[Extracted entries Boundary: Start]
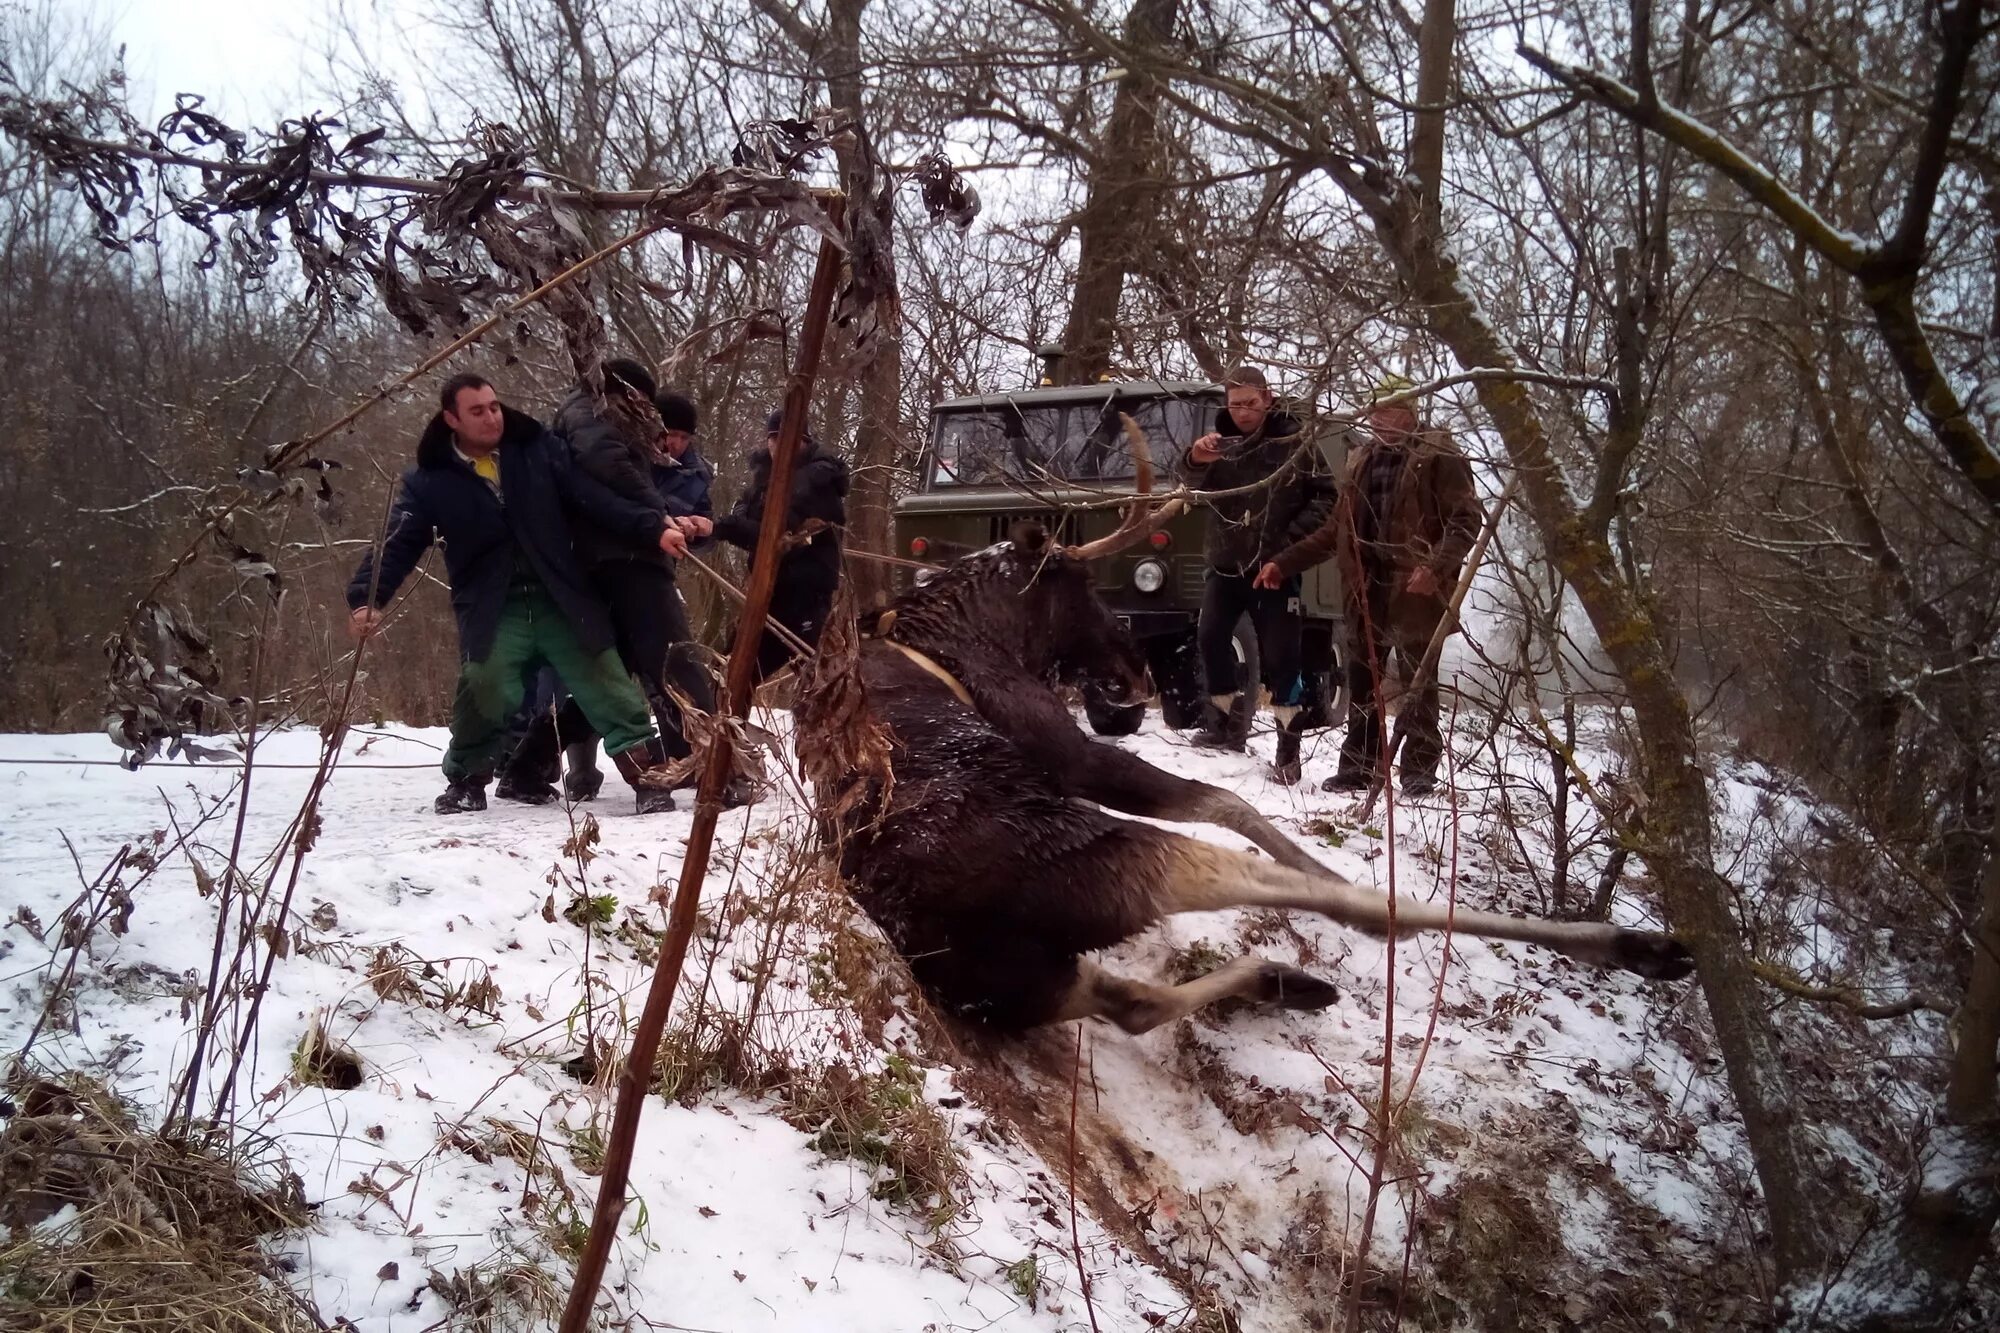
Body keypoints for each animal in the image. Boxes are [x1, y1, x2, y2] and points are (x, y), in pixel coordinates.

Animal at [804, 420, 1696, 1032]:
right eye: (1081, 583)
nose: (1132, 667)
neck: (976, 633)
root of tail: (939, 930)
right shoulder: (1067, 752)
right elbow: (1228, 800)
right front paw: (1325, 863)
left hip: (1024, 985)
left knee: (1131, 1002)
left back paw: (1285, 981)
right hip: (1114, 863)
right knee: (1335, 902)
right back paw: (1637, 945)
[Extracted entries Boundary: End]
[Extracted entries Boundary: Start]
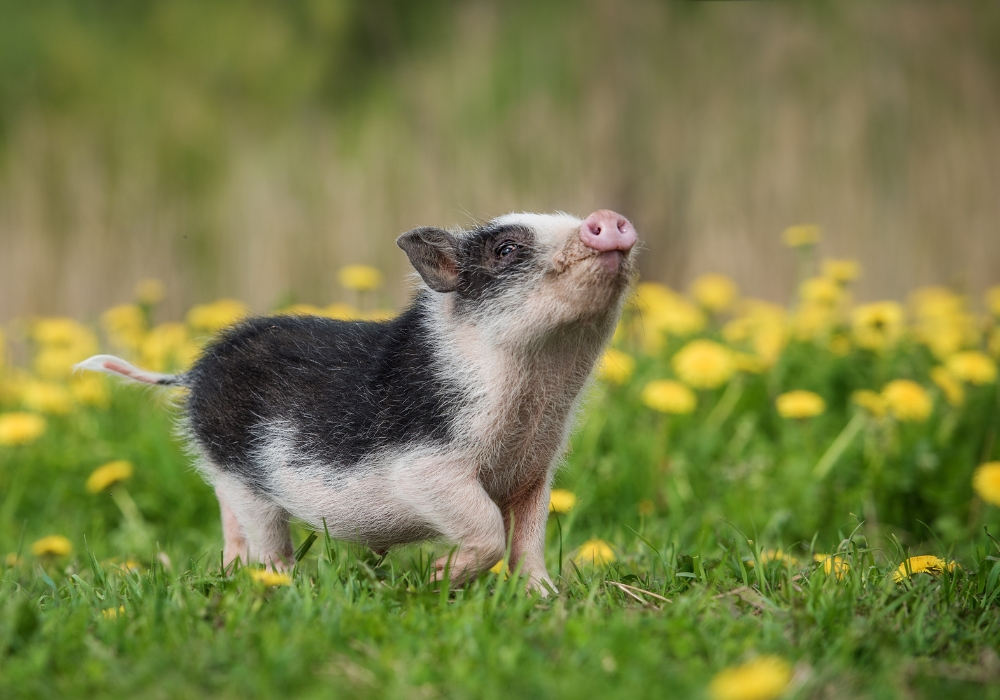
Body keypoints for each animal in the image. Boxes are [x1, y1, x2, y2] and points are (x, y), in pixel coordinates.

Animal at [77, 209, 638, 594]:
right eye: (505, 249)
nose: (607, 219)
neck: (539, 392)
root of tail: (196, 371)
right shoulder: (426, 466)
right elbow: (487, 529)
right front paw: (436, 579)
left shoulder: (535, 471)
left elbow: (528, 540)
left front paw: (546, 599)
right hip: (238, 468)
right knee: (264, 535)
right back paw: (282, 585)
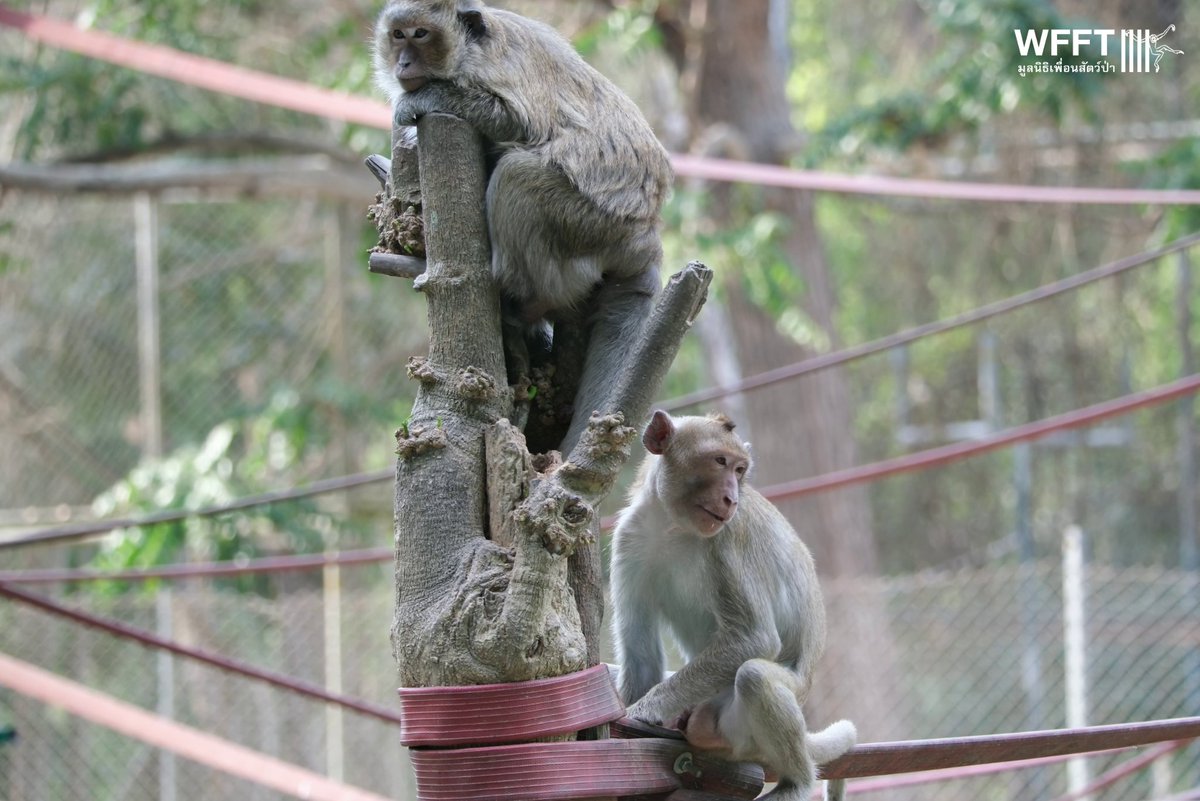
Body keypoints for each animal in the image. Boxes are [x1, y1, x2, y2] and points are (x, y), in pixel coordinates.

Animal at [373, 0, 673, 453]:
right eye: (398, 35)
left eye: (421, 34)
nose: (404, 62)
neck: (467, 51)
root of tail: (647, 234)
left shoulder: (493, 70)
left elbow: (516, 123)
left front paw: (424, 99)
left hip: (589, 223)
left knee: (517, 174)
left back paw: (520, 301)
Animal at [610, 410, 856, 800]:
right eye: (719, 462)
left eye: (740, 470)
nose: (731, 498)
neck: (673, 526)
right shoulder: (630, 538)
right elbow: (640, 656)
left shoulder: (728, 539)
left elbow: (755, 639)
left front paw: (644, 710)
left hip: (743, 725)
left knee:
[Extracted entries Boundary: End]
[Extracted entries Boundary: Start]
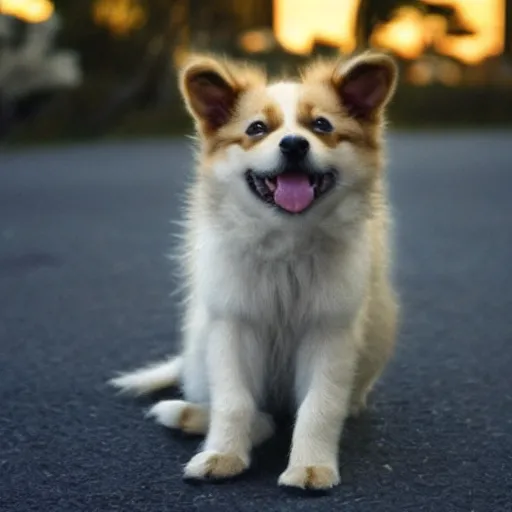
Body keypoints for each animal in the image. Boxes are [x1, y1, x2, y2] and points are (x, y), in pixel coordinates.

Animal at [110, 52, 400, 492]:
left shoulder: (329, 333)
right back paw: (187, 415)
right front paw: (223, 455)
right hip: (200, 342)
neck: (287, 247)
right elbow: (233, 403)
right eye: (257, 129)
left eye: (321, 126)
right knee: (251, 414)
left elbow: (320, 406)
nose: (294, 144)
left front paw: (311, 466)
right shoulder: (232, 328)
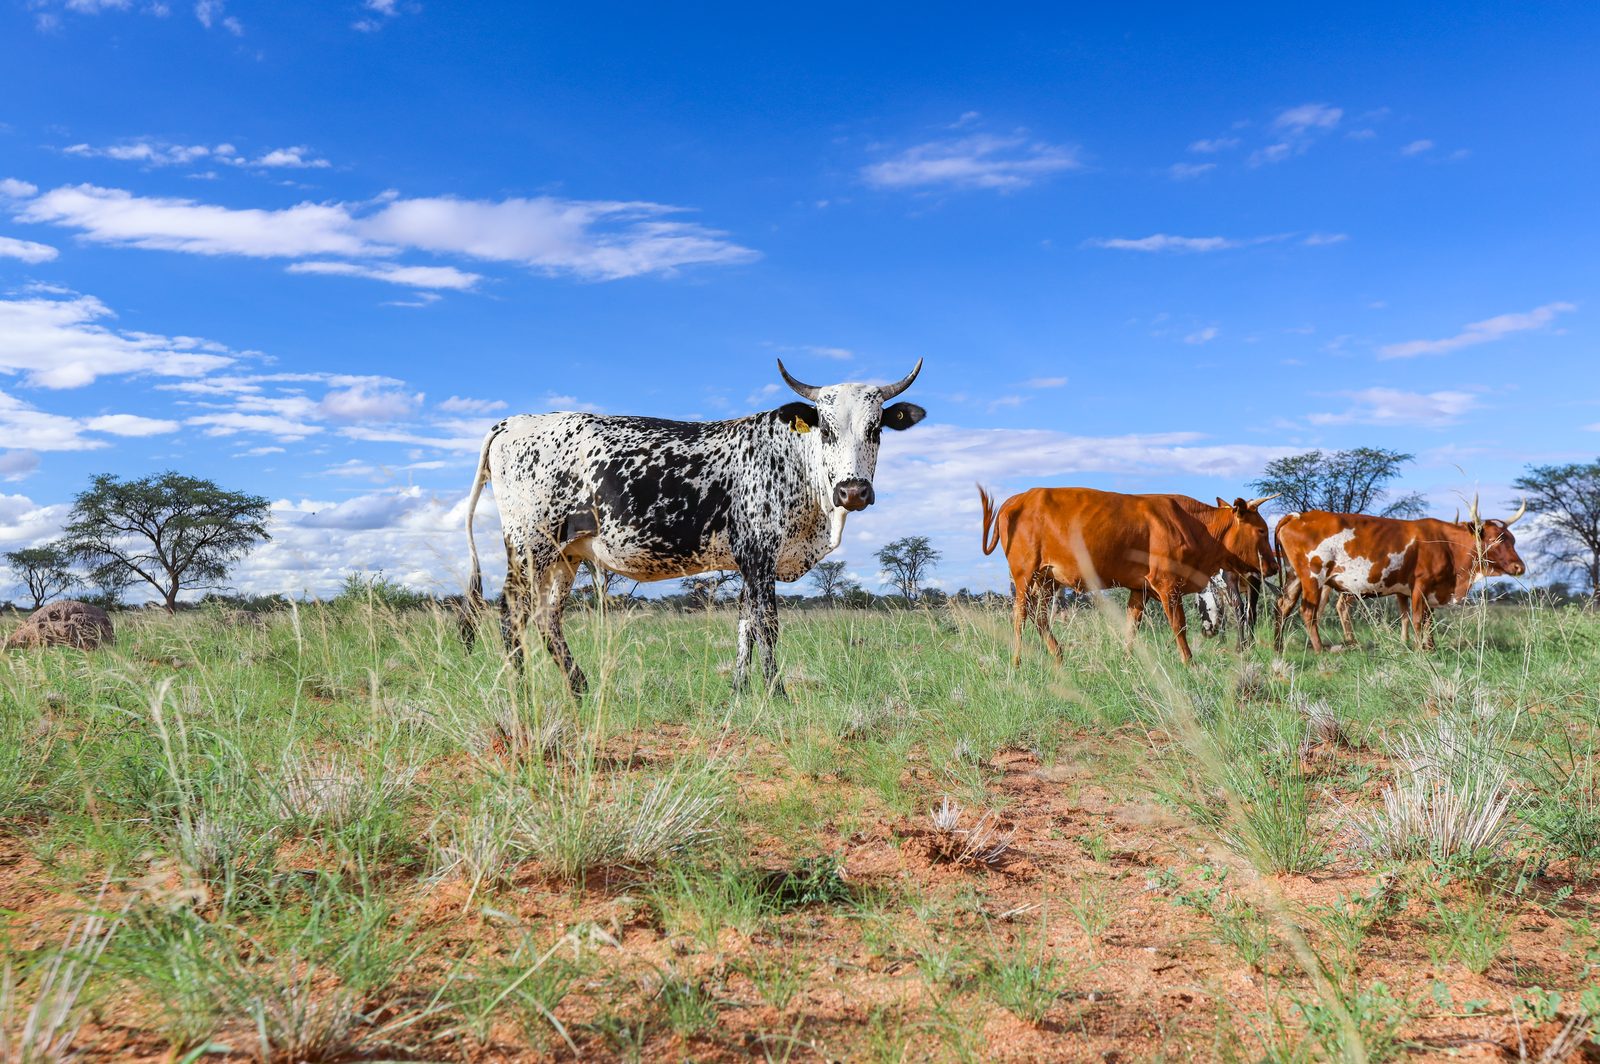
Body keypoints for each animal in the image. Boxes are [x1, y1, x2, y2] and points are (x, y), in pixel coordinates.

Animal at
[Extracted entries Boundary: End]
## Directions for this task
Determine how many lines of the entries above carry the string "tail", and give that number alone.

## Answer for this exercise
3